Euro
As we remember last trading week Draghi said that if the inflation in the EU stays for a long period the European regulator may start the program of quantitative softening.
The ECB left interest rates at the lowest level of 0.25 % and it does not plan to raise it in the near future. At the same time we highlight the employment data in the U.S., which showed an increase of 192 thousand in March. Taking into the consideration this data for the previous months we conclude that the decrease in the number of unemployed rate in the beginning of this year was only temporary.
If the pair goes down its primary goal will be the mark 1.3560. The level 1.3640 breakthrough is the single condition for this step.
Pound
From a fundamental point of view, weak UK data, published the previous week still pressures on the pound. The Tertiary Industry Index, PMI relative employment and the PMI for the services sector are declining. Although these data are generally considered positive, but they are worse than the previous figures. Based on the foregoing, we conclude that the economic growth is slowing in the UK.
We can start selling the pair if the price breaks the support 1.6537 down. The price will fall to the support level 1.6465 in this case.

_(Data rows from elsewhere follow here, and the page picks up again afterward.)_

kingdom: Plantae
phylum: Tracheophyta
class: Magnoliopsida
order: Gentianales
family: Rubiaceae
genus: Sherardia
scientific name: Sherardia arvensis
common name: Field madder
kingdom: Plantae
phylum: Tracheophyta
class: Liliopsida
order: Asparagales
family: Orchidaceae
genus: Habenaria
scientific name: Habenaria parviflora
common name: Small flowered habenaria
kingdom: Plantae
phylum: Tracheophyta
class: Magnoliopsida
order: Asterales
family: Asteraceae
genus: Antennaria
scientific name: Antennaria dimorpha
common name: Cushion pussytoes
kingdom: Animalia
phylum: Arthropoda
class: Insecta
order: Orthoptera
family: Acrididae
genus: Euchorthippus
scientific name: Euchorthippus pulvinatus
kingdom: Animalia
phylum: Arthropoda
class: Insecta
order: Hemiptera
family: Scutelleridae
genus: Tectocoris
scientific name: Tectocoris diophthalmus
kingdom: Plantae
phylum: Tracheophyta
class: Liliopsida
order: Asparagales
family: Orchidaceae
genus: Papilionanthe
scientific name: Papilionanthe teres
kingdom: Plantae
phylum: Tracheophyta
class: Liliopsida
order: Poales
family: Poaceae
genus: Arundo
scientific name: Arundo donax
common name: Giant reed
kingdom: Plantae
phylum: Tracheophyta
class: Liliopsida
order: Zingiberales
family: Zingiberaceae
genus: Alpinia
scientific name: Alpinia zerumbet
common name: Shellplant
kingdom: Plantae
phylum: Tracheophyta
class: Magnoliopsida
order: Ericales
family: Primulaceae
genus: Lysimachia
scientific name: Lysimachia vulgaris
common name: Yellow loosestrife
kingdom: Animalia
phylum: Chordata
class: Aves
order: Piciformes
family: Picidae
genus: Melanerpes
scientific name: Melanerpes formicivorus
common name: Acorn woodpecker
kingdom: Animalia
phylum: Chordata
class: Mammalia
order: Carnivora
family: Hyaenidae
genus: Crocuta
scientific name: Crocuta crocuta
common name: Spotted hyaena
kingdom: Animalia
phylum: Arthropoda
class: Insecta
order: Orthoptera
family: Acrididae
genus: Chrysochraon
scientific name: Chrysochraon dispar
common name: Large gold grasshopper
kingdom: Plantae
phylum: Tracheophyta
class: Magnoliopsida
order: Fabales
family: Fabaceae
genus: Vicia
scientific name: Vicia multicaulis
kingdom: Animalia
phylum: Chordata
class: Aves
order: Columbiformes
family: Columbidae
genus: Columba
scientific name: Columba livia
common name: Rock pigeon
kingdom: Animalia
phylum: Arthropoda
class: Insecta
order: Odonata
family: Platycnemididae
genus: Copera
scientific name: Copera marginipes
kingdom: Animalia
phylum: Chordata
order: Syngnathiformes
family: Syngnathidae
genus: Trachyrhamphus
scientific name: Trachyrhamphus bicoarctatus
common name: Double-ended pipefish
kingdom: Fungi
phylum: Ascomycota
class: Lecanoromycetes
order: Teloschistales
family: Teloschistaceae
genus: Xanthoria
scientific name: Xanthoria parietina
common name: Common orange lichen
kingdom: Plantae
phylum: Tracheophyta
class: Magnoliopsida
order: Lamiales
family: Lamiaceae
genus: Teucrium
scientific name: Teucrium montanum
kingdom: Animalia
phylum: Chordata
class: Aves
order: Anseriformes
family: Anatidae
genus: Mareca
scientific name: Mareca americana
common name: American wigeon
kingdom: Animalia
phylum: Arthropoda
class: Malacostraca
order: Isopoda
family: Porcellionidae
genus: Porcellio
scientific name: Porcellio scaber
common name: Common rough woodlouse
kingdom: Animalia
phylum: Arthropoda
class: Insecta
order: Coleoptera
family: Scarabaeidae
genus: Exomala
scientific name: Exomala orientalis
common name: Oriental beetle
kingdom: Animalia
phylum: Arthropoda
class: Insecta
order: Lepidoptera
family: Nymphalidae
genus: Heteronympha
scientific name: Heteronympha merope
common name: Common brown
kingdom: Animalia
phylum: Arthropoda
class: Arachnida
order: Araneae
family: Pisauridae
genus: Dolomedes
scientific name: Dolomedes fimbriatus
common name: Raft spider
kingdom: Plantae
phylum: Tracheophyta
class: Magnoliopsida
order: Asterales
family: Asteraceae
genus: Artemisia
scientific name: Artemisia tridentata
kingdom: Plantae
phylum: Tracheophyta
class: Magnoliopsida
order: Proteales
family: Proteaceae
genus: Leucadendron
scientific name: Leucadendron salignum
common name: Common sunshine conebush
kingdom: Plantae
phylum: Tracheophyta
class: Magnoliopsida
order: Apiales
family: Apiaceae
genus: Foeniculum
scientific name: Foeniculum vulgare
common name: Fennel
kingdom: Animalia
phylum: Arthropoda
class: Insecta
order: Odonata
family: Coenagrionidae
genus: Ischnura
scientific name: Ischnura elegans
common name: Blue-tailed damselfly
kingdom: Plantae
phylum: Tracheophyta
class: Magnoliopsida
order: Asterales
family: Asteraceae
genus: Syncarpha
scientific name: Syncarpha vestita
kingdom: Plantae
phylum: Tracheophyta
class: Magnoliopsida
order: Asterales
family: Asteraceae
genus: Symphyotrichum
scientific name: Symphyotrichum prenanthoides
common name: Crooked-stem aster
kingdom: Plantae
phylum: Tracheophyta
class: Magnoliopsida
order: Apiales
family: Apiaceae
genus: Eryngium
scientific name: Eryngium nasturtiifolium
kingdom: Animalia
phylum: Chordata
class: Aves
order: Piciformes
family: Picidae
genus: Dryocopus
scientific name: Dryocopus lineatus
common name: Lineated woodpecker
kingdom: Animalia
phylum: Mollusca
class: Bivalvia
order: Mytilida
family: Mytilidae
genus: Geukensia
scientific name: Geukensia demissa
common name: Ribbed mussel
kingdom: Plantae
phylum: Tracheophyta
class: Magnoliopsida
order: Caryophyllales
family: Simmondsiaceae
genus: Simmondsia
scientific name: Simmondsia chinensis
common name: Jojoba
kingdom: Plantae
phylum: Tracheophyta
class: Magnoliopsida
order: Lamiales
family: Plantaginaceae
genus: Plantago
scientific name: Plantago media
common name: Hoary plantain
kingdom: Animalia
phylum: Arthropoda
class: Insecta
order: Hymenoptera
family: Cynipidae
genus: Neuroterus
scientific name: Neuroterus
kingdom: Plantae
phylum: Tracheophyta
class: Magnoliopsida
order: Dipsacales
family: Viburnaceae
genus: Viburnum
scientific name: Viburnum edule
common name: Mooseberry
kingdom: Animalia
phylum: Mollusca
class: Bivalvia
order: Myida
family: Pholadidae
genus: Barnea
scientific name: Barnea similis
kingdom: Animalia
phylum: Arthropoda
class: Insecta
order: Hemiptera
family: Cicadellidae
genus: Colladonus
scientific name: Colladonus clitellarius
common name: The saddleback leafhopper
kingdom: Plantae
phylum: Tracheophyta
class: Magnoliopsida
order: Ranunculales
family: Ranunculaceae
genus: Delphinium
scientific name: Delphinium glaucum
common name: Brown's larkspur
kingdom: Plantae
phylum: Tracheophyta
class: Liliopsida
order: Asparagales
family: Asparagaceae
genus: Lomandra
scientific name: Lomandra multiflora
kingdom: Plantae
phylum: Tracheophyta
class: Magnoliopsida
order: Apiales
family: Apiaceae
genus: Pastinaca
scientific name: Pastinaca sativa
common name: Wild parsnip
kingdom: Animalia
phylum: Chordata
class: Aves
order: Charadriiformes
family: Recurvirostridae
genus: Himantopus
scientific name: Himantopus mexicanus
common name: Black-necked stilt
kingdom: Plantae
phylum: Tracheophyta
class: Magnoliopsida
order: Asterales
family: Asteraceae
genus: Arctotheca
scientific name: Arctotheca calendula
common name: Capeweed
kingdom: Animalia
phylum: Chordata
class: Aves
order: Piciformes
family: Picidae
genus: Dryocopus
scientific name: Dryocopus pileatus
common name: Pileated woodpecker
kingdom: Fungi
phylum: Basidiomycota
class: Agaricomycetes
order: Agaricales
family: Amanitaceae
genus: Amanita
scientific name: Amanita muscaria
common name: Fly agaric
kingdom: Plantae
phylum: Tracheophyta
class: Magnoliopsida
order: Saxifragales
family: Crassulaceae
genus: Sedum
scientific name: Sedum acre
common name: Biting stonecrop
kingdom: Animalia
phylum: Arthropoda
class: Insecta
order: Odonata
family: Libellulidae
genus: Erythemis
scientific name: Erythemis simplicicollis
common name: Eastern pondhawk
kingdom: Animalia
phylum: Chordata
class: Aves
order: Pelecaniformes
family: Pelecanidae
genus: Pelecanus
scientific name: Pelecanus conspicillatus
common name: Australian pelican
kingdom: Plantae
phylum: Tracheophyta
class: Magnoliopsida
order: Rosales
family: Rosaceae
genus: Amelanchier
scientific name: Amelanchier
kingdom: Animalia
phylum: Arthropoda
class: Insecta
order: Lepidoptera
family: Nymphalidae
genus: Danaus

Buying will become possible if the pair breaks the resistance 1.6683 up. Still do not forget that this week is dedicated to the UK news flow.
Yen
We expect a correction this week. From the technical point of view we can start buying if the pair breaks the resistance 103.80 upward. The target for the USD/JPY growth is the resistance 104.85. Keep in mind that the U.S. Federal Reserve may again reduce the quantitative softening program by 10 billion dollars in the midst of the current trading week. This may become a new driver for the greenback to grow again that will down the yen.
From a fundamental point of view when trading you should first pay attention to the Bank of Japan press conference and its comments on monetary policy.
The pair may fall to the 101.70. The growth may be continued to the mark 104.